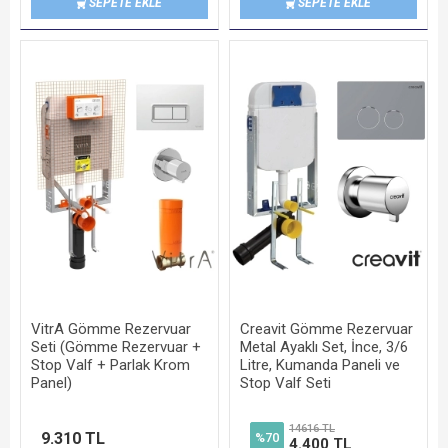
SEPETE EKLE
SEPETE EKLE
VitrA Gömme Rezervuar
Creavit Gömme Rezervuar
Seti (Gömme Rezervuar +
Metal Ayaklı Set, İnce, 3/6
Stop Valf + Parlak Krom
Litre, Kumanda Paneli ve
Panel)
Stop Valf Seti
14616 TL
9.310 TL
%70
4.400 TL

Your objective: Reproduce the text of the items above with "SEPETE EKLE" replaced by "ADD TO CART" and everything else kept the same. Leave the pictures out.

Answer to the exercise:
ADD TO CART
ADD TO CART
VitrA Gömme Rezervuar
Creavit Gömme Rezervuar
Seti (Gömme Rezervuar +
Metal Ayaklı Set, İnce, 3/6
Stop Valf + Parlak Krom
Litre, Kumanda Paneli ve
Panel)
Stop Valf Seti
14616 TL
9.310 TL
%70
4.400 TL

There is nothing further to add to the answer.